Metamorfosi dell’amore
e bellezza della famiglia
In questa prospettiva, molti osservatori pensano che viviamo in una fase di mutazione antropologica, che vede emergere un sistema cervello/mente nuovo: la mente tecno-liquida. La “società incessante” è caratterizzata dall’abbraccio tra il mondo liquido (annunciato da Bauman) e la rivoluzione digitale (proposta da Steve Jobs). La caratteristica fondamentale della socialità tecno-liquida è una nuova forma di relazione: la connessione. Questa forma di relazione è però pervasa da un aumento della percezione di solitudine, specialmente nelle persone più attive sui social. La tecnologia digitale consente di connettersi e di costruire legami mutevoli e senza vincoli. Se l’identità è liquida, anche il legame interpersonale diventa liquido, individualista e fragile. Nel terzo millennio l’umanità sembra concentrarsi sull’unica opzione possibile, quella del presente occasionale, del momento. Da qui si sviluppa la metamorfosi della famiglia, che coincide con l’individuo che incrocia altri individui, con i quali sciama e disegna realtà instabili e mutevoli proprio come fanno gli insetti. La relazione interpersonale vive l’intreccio tra fenomeni psicosociali e potenza della tecnologia digitale. I principali fenomeni che ne derivano sono: l’incremento del narcisismo sostenuto da una civiltà dell’immagine senza precedenti; la ricerca di emozioni, capace di scomporre la relazione facendola coincidere con l’emozione stessa; la rinuncia all’identità e al ruolo, con possibile conseguente rinuncia alla responsabilità dei rapporti e alle potenzialità generative.
A questo punto sorge la domanda chiave: ha ancora senso parlare di bellezza della famiglia come proposta possibile per i nativi digitali? Il Rapporto è utile per crescere nella consapevolezza che ogni forma familiare è il risultato di una complessità di fattori sociali, economici e culturali che supera la pretesa di dettare linee guida e di controllare.
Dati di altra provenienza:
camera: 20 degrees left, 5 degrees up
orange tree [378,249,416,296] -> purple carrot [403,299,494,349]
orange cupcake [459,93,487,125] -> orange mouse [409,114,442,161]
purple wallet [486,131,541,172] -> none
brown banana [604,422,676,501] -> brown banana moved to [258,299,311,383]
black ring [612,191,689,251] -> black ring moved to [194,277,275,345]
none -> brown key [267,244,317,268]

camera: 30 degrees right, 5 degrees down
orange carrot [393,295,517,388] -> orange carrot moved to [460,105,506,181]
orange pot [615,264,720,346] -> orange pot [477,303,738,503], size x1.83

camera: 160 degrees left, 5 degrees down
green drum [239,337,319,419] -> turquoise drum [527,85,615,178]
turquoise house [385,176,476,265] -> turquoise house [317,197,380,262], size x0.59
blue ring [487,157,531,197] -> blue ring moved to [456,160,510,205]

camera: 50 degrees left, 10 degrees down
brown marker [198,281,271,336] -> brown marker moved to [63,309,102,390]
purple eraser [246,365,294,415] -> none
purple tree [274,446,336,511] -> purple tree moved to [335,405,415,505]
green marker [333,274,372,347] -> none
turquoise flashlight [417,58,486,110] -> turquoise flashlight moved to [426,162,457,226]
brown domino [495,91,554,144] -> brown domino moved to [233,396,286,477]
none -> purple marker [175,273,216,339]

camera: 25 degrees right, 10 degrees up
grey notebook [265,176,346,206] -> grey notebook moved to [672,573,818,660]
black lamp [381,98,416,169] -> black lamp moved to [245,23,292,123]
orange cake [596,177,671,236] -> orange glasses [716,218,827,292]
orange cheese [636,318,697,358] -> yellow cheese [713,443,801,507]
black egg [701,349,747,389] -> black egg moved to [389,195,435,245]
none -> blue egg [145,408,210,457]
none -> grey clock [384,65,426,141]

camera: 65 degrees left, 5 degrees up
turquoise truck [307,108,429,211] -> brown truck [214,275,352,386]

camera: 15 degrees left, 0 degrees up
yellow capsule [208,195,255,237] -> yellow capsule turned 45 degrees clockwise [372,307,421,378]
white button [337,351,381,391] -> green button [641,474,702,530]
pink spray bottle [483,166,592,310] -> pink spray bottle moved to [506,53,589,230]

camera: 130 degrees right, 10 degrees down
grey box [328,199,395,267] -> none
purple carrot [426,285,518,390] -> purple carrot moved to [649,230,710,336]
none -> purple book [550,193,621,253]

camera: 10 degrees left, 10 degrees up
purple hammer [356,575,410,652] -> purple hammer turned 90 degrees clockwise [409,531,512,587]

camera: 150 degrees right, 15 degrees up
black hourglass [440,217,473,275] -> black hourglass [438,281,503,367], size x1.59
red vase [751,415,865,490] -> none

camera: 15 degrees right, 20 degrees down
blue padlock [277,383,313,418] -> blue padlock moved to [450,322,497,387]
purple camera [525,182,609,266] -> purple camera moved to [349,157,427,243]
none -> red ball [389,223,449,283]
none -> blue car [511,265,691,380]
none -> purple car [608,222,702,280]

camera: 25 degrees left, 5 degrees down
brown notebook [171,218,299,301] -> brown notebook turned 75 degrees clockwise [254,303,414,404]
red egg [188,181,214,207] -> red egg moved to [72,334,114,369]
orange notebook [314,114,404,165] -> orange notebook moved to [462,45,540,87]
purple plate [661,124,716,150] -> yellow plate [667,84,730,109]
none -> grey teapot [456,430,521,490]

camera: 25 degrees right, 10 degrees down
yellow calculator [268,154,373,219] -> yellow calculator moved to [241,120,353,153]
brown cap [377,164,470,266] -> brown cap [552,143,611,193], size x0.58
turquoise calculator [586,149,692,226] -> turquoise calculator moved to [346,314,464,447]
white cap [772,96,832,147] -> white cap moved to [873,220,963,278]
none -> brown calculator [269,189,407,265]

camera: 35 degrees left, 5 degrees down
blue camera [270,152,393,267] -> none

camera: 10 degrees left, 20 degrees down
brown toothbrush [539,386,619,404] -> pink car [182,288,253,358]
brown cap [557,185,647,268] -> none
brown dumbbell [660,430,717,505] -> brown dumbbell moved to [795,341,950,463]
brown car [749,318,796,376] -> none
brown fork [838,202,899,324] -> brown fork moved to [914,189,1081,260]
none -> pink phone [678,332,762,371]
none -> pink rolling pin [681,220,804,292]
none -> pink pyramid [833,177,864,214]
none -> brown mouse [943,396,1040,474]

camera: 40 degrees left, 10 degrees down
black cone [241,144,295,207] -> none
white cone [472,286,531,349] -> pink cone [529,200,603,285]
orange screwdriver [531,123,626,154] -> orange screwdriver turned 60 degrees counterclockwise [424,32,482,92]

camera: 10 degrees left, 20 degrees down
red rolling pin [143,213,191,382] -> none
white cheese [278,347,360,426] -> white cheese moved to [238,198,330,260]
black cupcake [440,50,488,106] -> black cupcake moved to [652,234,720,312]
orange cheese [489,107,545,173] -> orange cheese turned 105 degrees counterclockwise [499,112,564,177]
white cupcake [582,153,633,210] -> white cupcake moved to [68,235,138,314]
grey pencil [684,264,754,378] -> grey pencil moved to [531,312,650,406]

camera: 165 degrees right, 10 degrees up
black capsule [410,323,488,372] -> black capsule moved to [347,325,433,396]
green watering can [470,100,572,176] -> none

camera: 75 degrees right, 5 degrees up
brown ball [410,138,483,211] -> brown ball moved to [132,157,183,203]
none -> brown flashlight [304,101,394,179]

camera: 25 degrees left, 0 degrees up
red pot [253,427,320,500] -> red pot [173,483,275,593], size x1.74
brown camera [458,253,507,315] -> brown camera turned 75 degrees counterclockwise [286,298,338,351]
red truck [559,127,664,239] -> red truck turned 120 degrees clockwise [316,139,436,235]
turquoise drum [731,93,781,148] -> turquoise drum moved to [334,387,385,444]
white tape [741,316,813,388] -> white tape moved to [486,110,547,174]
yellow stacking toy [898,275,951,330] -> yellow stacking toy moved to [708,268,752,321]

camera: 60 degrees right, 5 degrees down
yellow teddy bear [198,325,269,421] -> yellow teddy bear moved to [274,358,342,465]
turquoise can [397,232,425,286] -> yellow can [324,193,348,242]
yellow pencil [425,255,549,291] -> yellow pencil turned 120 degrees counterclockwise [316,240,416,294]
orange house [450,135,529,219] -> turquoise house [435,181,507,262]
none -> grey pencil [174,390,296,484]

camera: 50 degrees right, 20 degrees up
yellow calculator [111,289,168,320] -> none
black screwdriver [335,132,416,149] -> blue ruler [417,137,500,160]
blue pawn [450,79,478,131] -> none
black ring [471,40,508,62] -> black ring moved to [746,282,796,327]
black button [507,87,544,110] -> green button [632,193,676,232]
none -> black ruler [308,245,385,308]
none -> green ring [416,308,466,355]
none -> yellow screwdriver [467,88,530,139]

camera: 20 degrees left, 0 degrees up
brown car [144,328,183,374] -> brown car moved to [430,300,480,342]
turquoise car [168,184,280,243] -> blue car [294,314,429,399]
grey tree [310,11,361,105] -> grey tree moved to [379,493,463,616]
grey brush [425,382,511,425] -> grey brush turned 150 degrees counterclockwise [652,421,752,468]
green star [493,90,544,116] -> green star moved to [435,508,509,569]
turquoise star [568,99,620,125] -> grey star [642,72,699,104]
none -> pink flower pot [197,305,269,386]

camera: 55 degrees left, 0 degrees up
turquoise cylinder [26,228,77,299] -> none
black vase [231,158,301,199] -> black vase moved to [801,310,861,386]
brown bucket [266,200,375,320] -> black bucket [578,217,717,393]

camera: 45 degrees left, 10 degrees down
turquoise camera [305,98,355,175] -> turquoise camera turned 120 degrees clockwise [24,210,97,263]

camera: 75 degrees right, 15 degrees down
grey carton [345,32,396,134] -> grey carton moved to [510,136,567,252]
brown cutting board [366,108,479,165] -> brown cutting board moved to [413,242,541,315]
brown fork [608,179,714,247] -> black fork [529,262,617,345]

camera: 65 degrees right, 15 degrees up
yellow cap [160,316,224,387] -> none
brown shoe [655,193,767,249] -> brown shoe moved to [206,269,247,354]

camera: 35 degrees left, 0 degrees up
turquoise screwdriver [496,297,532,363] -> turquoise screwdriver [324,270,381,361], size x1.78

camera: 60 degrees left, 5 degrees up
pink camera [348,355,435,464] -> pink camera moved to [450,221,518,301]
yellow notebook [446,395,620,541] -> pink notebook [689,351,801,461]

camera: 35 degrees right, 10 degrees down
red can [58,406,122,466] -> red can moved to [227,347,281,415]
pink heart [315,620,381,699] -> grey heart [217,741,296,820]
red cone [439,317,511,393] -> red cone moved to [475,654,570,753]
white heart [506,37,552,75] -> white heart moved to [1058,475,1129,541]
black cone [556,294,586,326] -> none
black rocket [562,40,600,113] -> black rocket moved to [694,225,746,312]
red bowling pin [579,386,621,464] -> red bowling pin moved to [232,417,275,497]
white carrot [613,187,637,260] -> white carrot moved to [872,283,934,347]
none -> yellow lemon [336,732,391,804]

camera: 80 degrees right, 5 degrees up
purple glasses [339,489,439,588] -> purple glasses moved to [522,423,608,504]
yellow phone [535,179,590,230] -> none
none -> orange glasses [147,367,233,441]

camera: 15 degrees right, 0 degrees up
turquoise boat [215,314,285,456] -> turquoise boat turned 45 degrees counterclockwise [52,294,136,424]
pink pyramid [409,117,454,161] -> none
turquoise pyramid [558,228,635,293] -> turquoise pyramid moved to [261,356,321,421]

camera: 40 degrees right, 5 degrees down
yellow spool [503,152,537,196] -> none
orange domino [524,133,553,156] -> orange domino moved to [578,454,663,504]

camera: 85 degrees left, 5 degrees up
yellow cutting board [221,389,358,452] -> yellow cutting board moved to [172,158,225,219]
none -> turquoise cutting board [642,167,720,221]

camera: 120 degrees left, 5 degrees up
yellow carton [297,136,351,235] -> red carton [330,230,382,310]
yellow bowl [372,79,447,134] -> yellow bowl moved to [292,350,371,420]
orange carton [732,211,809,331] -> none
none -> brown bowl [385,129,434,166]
La risposta ci rimanda all’Esortazione apostolica Amoris laetitia, nella quale si afferma che tocca a ciascun credente «far sperimentare che il Vangelo della famiglia è gioia che riempie il cuore e la vita intera, perché in Cristo siamo liberati dal peccato, dalla tristezza, dal vuoto interiore, dall’isolamento». La Chiesa deve coltivare che «desiderio è di accompagnare ciascuna e tutte le famiglie perché scoprano la via migliore per superare le difficoltà che incontrano sul loro cammino» (n. 200). L’evangelizzazione in quanto umanizzazione può proporre ancora ai giovani e agli adulti la bellezza della famiglia come «“l’alto valore” dell’altro che non coincide con le sue attrattive fisiche o psicologiche… L’amore per l’altro implica tale gusto di contemplare e apprezzare ciò che è bello e sacro del suo essere personale, che esiste al di là dei miei bisogni» (n. 127).